I'm not going to say that mojos are the answer but I do believe they give the birds something to come to and creates some motion when they are a long ways away. We have always had goodluck with using multiple mojos in the spread. It takes the ducks eyes off of the blinds and makes them look out into the spread for a place to land rather then seeing every little movement while your in the layout blinds.


----------



## templey_41 (Jul 19, 2008)

If they are landing behind you, move your blinds back. KISS


----------



## dakotashooter2 (Oct 31, 2003)

fieldgeneral said:


> dakotashooter2 said:
> 
> 
> > Never used a mojo in my life........................never needed to....................
> ...


That's what I am saying. If you are in the right place you shouldn't need them. And I'll admit even then the ducks don't always come pouring in but I've always managed to pull enough to be successfull. That said, I am fortunate enough to live in a state with pretty good duck numbers and sometimes it may still take 1/2 a day or more to get a limit.
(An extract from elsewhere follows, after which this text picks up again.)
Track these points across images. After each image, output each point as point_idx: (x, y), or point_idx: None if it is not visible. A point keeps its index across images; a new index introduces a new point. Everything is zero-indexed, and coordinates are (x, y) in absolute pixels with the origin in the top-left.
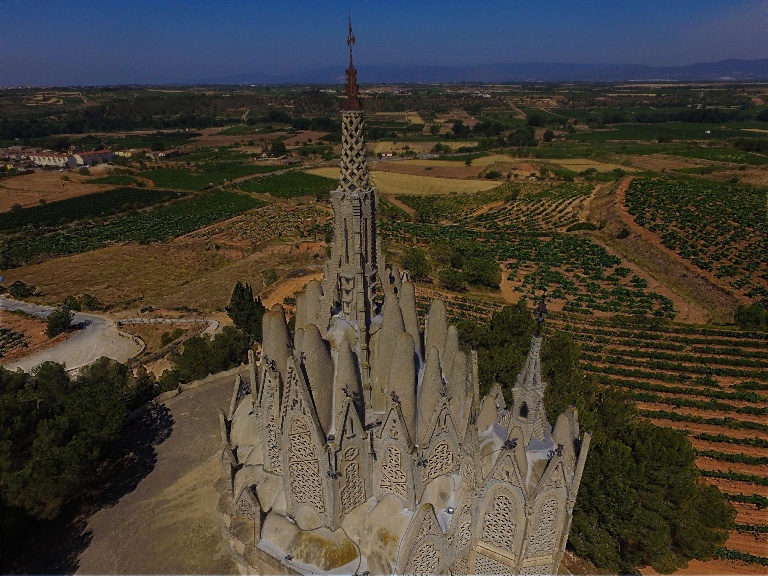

i'm not condeming guys that use them I just seem to be able to manage without them so I don't mess with them.


----------



## pigeon123 (Sep 25, 2012)

I would probably go hunting and figure it out. You have a spinner and if you can't figure it out from there you should not be allowed to shoot a gun around humans. LOL It takes 0 skill to kill mallards with a spinner. The best is when guys blow on there calls. IALTO


----------



## tbossart1356 (Oct 4, 2013)

Spinner dont work like they first did. In fact, in some repsects they are perhaps a bit more problematic.


----------



## tchunter (Apr 1, 2013)

They seem to work very good for us when were hunting ducks but cause a problem when the geese start to fly


----------